◆ What is being asked
An exact copy of the data is required. No picture may appear in it.

Code change snippets:
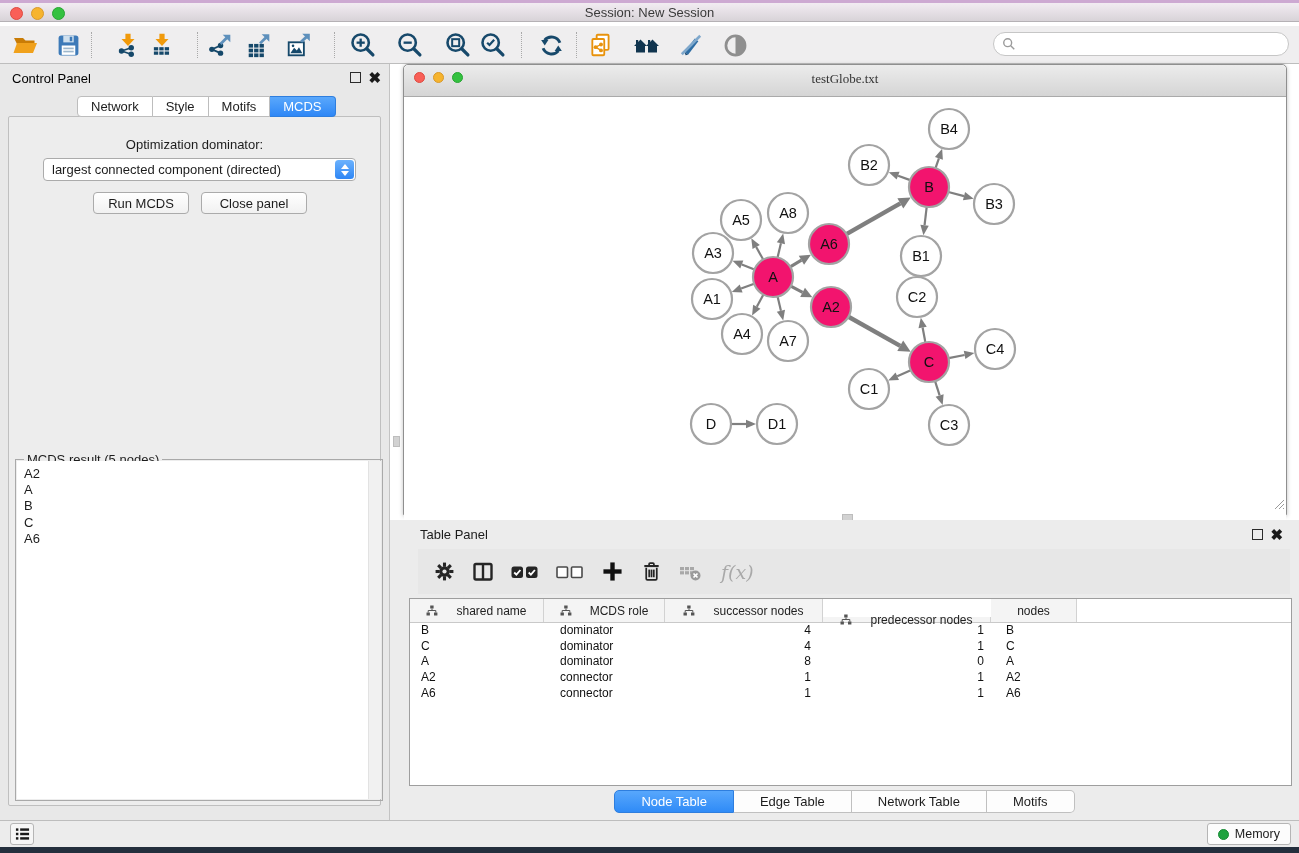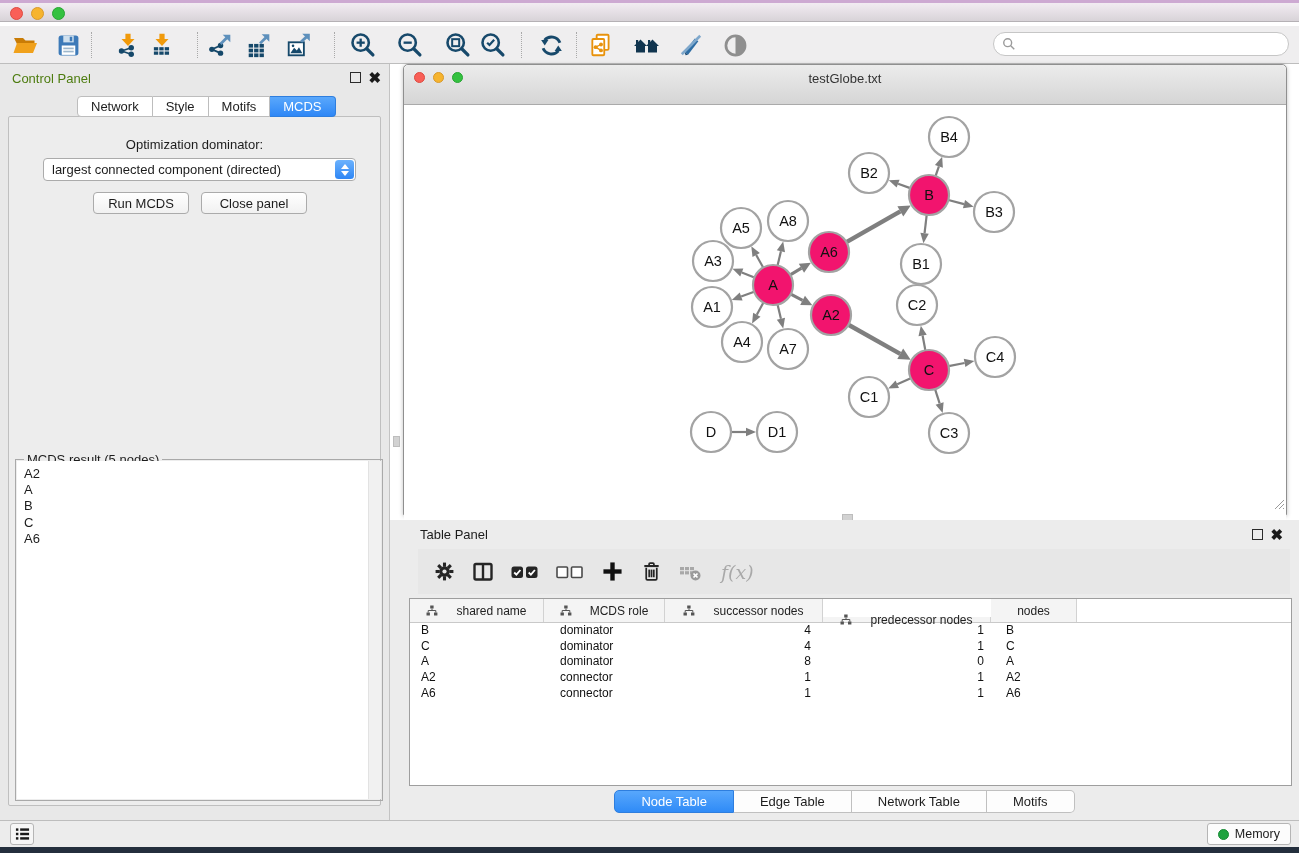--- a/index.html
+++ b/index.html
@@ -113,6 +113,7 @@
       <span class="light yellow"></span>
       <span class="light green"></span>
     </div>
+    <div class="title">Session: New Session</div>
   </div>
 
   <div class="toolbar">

◆ Output for this exercise
--- a/index.html
+++ b/index.html
@@ -113,6 +113,7 @@
       <span class="light yellow"></span>
       <span class="light green"></span>
     </div>
+    <div class="title">Session: New Session</div>
   </div>
 
   <div class="toolbar">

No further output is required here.